Is my understanding correct?

Attached is rough diagram of my understanding: enter image description here

Answer

sarnold picture sarnold · Jun 5, 2011

Your understanding is pretty close; the trick is that most compilers will never write system calls, because the functions that programs call (e.g. getpid(2), chdir(2), etc.) are actually provided by the standard C library. The standard C library contains the code for the system call, whether it is called via INT 0x80 or SYSENTER. It'd be a strange program that makes system calls without a library doing the work. (Even though perl provides a syscall() function that can directly make system calls! Crazy, right?)

Next, the memory. The operating system kernel sometimes has easy address-space access to the user process memory. Of course, protection modes are different, and user-supplied data must be copied into the kernel's protected address space to prevent modification of user-supplied data while the system call is in flight:

static int do_getname(const char __user *filename, char *page)
{
    int retval;
    unsigned long len = PATH_MAX;

    if (!segment_eq(get_fs(), KERNEL_DS)) {
        if ((unsigned long) filename >= TASK_SIZE)
            return -EFAULT;
        if (TASK_SIZE - (unsigned long) filename < PATH_MAX)
            len = TASK_SIZE - (unsigned long) filename;
    }

    retval = strncpy_from_user(page, filename, len);
    if (retval > 0) {
        if (retval < len)
            return 0;
        return -ENAMETOOLONG;
    } else if (!retval)
        retval = -ENOENT;
    return retval;
}

This, while it isn't a system call itself, is a helper function called by system call functions that copies filenames into the kernel's address space. It checks to make sure that the entire filename resides within the user's data range, calls a function that copies the string in from user space, and performs some sanity checks before the returning.

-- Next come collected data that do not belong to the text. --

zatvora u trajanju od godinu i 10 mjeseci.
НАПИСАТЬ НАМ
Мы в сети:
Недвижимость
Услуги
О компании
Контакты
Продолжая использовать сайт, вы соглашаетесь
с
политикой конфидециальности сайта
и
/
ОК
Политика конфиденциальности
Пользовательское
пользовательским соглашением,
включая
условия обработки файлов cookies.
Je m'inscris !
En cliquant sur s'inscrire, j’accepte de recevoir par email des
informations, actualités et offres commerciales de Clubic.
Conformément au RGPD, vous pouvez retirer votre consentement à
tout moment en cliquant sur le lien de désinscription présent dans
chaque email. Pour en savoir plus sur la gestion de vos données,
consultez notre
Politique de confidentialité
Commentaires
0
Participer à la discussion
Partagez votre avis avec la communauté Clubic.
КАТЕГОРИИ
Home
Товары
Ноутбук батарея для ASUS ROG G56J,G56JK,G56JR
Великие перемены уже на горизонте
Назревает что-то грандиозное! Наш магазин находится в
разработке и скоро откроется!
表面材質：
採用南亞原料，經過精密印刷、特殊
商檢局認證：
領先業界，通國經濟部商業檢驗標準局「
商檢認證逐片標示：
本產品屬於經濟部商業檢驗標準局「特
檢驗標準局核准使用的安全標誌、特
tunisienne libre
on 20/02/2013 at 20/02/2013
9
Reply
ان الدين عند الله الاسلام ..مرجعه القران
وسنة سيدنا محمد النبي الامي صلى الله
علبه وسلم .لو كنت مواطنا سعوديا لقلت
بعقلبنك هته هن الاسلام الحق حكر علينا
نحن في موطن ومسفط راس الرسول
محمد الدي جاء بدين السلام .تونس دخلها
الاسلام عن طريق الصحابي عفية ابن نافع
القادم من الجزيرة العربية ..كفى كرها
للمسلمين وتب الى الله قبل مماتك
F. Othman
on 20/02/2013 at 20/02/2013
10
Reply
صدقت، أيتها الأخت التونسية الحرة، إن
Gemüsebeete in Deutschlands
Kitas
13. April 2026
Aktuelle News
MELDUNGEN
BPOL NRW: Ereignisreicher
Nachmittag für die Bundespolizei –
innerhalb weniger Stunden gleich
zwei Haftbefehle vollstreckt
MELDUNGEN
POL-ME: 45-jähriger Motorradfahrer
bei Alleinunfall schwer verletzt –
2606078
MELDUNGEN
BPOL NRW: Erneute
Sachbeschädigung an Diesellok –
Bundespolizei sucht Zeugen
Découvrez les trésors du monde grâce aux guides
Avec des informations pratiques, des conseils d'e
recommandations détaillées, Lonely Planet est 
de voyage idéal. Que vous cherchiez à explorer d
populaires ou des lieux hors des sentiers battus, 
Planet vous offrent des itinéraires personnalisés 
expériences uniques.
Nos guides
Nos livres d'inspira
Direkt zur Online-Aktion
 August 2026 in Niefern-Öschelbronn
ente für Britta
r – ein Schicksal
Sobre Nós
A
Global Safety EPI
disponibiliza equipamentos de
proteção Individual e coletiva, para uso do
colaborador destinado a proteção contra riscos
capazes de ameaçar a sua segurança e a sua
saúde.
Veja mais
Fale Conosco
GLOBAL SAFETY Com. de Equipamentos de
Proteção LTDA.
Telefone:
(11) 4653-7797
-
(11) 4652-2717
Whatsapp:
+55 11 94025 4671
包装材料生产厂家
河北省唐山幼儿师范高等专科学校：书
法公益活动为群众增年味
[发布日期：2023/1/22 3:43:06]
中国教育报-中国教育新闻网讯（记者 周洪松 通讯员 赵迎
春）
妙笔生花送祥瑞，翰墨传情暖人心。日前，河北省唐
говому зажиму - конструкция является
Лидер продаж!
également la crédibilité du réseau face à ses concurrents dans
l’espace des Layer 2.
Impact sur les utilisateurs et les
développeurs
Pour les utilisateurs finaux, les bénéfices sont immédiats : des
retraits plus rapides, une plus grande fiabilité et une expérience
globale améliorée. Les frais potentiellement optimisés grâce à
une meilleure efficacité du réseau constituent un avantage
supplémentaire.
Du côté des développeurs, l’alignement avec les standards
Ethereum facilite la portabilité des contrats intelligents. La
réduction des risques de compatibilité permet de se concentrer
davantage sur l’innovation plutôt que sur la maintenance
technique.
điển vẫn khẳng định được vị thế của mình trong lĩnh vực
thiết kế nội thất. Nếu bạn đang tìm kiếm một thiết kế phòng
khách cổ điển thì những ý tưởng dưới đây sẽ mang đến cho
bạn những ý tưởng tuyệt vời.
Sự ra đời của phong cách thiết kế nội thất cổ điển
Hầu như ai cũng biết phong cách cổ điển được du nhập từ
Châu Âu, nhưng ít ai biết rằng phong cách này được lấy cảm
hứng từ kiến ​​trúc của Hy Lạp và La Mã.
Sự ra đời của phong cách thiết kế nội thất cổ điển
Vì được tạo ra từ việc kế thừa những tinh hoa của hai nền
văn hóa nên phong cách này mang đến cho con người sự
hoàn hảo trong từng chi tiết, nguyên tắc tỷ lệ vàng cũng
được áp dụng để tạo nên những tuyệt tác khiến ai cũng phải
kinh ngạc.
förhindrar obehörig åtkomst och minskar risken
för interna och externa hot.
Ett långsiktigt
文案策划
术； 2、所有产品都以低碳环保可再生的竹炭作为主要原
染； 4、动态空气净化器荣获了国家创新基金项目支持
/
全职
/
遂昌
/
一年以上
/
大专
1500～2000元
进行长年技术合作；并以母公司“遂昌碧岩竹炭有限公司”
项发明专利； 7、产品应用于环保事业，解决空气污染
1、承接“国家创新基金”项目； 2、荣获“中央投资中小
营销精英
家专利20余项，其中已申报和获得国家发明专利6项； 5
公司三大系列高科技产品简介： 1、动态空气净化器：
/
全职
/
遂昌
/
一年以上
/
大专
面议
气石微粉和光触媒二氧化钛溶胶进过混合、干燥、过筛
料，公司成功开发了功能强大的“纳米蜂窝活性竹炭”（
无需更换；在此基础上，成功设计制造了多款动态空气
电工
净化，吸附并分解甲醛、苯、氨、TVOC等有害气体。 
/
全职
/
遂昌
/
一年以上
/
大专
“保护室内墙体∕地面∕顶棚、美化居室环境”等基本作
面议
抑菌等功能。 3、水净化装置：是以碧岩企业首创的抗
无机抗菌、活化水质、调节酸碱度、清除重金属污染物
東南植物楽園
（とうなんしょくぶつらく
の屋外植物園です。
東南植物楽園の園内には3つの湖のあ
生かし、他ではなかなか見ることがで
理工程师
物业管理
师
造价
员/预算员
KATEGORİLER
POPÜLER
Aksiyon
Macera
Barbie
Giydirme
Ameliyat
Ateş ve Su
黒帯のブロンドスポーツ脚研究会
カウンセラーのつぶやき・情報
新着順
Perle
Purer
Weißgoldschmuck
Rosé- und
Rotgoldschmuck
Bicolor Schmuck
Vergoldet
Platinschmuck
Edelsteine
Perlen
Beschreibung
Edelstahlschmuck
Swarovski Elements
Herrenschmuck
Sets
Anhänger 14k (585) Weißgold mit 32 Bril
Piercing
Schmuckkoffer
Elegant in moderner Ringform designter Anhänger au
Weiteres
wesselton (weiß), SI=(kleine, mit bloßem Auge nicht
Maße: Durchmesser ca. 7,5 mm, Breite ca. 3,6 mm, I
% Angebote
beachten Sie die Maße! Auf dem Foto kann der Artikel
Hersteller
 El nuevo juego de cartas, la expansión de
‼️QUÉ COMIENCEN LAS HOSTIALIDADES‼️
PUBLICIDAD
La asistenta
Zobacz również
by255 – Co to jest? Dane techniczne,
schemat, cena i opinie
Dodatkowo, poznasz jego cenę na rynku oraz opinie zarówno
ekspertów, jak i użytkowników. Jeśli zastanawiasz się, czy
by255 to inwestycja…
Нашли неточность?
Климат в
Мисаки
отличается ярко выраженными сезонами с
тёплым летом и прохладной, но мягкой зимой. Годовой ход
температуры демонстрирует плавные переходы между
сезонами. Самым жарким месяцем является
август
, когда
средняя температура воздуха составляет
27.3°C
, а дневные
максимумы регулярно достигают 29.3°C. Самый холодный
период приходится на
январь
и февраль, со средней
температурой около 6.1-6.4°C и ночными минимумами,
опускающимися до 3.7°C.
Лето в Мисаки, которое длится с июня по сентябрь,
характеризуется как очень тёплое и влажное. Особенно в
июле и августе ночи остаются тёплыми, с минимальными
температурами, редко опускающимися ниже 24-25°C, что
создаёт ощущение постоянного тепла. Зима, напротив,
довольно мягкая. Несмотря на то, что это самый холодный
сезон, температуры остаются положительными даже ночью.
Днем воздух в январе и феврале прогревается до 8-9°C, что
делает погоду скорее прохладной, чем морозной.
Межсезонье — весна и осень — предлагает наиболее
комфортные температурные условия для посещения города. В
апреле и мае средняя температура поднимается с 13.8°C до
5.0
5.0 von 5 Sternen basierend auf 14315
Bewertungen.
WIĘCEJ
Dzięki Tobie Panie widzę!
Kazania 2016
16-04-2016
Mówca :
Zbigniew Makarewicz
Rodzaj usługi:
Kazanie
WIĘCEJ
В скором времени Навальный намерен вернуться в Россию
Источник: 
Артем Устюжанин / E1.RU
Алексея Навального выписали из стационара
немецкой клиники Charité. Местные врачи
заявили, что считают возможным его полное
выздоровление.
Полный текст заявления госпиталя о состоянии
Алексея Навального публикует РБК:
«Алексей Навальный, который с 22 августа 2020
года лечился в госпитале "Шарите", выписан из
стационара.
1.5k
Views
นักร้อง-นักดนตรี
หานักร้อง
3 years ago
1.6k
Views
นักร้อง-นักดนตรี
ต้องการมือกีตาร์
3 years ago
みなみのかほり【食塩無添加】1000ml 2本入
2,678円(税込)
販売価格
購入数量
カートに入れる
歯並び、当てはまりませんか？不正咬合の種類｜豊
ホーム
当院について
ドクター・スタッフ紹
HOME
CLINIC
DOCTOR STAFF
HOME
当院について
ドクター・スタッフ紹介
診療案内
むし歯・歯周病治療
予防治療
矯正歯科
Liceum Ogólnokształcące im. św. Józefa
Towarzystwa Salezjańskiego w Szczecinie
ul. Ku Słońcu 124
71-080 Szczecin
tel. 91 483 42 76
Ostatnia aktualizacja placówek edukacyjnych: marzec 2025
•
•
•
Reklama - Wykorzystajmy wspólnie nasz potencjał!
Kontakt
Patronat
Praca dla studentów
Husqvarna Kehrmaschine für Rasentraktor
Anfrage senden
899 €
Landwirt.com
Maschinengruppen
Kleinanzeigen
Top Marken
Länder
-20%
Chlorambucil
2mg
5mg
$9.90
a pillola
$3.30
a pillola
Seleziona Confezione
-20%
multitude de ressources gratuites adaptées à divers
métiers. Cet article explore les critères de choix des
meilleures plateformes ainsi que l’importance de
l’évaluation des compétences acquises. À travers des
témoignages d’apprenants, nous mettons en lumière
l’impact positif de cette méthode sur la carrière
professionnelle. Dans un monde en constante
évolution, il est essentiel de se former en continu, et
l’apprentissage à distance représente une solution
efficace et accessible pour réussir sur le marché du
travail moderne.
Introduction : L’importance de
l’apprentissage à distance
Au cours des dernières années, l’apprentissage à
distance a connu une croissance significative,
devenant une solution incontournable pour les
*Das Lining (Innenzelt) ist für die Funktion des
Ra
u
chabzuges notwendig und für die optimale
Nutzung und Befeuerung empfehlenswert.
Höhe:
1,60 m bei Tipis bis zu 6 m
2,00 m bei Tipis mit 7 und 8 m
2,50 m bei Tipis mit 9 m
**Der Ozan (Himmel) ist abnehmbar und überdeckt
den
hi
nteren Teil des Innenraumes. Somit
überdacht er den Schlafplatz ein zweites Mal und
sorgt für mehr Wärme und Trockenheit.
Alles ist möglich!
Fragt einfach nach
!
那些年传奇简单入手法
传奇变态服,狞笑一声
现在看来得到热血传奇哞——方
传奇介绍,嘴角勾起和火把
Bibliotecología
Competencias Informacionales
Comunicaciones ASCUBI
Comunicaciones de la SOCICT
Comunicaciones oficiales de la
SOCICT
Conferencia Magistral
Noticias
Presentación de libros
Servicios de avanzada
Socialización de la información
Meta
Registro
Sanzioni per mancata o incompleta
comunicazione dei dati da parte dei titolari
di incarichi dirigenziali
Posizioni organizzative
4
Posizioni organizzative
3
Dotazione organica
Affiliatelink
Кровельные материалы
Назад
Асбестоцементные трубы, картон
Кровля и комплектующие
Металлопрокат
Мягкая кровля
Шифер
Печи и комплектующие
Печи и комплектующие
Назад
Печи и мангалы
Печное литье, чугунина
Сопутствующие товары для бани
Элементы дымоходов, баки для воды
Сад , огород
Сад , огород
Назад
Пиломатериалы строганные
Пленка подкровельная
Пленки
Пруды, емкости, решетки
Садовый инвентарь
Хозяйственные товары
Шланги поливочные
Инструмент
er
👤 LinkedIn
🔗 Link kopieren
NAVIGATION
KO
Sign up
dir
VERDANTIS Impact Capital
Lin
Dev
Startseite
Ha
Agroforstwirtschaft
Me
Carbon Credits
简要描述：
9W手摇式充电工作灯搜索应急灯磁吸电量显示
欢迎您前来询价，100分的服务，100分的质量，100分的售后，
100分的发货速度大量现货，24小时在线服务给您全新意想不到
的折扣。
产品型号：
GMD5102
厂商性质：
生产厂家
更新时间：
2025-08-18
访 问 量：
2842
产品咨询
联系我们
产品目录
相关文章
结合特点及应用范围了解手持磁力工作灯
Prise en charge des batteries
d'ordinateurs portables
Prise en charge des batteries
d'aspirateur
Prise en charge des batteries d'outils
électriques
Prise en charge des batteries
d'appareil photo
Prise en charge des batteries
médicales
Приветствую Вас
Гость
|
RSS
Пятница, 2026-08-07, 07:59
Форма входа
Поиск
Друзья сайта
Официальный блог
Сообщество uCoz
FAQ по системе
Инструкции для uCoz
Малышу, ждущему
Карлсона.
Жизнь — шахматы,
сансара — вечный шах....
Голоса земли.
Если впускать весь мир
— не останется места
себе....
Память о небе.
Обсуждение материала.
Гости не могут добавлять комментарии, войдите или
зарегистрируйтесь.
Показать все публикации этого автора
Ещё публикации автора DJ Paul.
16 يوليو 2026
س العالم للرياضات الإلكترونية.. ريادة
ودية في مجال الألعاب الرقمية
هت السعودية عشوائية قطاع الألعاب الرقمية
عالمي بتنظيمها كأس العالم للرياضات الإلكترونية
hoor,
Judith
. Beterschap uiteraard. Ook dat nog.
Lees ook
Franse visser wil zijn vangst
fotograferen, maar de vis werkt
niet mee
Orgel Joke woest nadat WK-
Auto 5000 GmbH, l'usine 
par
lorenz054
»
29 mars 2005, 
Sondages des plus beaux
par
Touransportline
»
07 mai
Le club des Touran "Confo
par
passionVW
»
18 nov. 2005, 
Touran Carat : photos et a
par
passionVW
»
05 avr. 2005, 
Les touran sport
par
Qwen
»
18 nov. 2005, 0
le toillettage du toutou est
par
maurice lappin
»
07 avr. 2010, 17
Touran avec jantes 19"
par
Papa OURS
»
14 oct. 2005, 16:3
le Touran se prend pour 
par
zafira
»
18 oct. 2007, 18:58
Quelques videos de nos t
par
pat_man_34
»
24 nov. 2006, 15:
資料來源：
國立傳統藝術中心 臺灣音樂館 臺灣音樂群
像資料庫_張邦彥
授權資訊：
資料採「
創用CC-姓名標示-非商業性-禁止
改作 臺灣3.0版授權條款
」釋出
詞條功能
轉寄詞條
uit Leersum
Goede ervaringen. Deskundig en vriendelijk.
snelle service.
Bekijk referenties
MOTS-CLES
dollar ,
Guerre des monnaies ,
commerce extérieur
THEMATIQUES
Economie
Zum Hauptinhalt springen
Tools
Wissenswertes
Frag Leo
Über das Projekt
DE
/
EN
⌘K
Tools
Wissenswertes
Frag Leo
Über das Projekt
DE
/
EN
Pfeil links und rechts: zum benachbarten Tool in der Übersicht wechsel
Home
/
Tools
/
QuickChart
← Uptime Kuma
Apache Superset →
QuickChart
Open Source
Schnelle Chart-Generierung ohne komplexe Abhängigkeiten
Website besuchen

get_fs() and similar functions are remnants from Linux's x86-roots. The functions have working implementations for all architectures, but the names remain archaic.

All the extra work with segments is because the kernel and userspace might share some portion of the available address space. On a 32-bit platform (where the numbers are easy to comprehend), the kernel will typically have one gigabyte of virtual address space, and user processes will typically have three gigabytes of virtual address space.

When a process calls into the kernel, the kernel will 'fix up' the page table permissions to allow it access to the whole range, and gets the benefit of pre-filled TLB entries for user-provided memory. Great success. But when the kernel must context switch back to userspace, it has to flush the TLB to remove the cached privileges on kernel address space pages.

But the trick is, one gigabyte of virtual address space is not sufficient for all kernel data structures on huge machines. Maintaining the metadata of cached filesystems and block device drivers, networking stacks, and the memory mappings for all the processes on the system, can take a huge amount of data.

So different 'splits' are available: two gigs for user, two gigs for kernel, one gig for user, three gigs for kernel, etc. As the space for the kernel goes up, the space for user processes goes down. So there is a 4:4 memory split that gives four gigabytes to the user process, four gigabytes to the kernel, and the kernel must fiddle with segment descriptors to be able to access user memory. The TLB is flushed entering and exiting system calls, which is a pretty significant speed penalty. But it lets the kernel maintain significantly larger data structures.

The much larger page tables and address ranges of 64 bit platforms probably makes all the preceding look quaint. I sure hope so, anyway.